I don’t want to hear that no one is surprised that she is dead. I, for one, am actually surprised. She seemed as if she could have come back. She seemed already on her way back. It was like she had called and said she was on her way and we were just waiting for her to pull up. I felt like she was close, and I don’t want to let go of that feeling.
I am sick of the superiority people have about drug addiction and problems and how it’s funny and like a ‘trainwreck’ when someone is caught on camera stumbling and mumbling outside of a club and then they die and no one is surprised. I want to be shocked by death when it arrives to collect us. I want it to come out of the blue always. I never want to expect it for someone.

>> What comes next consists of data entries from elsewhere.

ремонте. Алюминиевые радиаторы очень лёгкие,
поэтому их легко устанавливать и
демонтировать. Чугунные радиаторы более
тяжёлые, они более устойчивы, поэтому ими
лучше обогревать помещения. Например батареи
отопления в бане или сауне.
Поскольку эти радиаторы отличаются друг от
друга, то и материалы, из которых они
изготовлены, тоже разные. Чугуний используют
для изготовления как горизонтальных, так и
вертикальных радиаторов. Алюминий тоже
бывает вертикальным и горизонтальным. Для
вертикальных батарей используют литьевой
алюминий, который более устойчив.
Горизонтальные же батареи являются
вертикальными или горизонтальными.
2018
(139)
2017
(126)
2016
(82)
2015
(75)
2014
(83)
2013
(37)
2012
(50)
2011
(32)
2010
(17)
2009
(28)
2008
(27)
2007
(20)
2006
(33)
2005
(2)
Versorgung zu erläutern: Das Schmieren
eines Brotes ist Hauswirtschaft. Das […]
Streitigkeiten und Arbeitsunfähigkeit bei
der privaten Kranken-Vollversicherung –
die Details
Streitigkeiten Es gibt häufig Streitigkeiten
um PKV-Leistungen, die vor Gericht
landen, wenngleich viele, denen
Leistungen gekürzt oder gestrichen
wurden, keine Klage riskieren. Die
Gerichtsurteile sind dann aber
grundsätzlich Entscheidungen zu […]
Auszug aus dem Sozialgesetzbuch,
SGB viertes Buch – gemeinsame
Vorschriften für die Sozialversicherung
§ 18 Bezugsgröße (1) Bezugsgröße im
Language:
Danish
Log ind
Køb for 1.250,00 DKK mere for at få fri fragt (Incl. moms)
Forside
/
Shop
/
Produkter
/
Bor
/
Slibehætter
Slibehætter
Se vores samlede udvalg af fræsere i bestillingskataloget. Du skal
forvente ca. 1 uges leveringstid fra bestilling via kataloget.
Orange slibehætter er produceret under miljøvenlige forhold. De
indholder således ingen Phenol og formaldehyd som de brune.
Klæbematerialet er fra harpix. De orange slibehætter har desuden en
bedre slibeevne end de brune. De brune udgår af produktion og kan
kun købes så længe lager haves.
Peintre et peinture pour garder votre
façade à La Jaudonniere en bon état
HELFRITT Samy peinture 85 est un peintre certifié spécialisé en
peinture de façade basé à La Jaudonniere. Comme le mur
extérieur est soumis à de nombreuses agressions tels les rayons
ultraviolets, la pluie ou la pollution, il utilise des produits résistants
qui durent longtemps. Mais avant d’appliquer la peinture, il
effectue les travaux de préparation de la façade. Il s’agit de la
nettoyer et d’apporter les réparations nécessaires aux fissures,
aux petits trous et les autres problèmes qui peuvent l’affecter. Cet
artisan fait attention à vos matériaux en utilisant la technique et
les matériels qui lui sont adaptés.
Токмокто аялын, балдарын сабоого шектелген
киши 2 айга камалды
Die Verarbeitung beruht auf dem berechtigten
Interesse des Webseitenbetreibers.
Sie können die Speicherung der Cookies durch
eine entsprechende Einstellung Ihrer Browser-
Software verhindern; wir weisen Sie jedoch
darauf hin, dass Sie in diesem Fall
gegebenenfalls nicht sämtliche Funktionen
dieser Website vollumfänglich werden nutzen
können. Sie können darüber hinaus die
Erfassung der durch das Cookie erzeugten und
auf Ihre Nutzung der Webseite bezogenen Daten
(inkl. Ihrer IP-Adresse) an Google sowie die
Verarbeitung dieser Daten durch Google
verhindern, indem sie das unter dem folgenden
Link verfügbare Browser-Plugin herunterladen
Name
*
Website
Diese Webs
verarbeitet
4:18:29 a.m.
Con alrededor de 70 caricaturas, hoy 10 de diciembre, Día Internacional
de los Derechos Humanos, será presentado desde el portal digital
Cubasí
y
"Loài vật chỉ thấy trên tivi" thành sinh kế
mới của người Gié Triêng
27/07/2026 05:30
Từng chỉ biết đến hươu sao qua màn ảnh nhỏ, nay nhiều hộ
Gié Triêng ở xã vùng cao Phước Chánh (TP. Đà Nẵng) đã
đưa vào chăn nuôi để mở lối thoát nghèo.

We should never expect it, or we should always expect it, because in truth, it will come for all of us in time. It’s just a matter of time.
Drugs take a toll too great to calculate. We have no way of knowing what the cost is. Today, I don’t want to think about lessons I need to learn or cautionary tales or fame as it comes and goes. No rants for now. Let it be quiet and let it be bleak. Let what has been lost be mourned in earnest.
I want to think about the gentle genius of Whitney Houston’s voice.
I remember a cute guy we all knew named Tops – who we all agreed was too adorable to be one – who would introduce himself like “Hi. I’m Tops…..don’t let the name fool you!” Tops would stand in the kitchen, his head visible above the swinging doors, and sing at the tops of his lungs “I wanna dance with somebody! I wanna feel the heat – with somebody!”
The affinity and reach of Whitney Houston was felt most intimately within the gay community. Many men I am close with won’t even answer my texts or calls today. Her death is hurting them more than they imagined, the silencing of her a terrifying reminder of mortality itself and rendering them silent. Iphones are off to cry and watch youtube videos in peace.
I don’t know what else to do but this. I feel like I can’t say anything to make it better. I am going to shut everything off and cry for a time.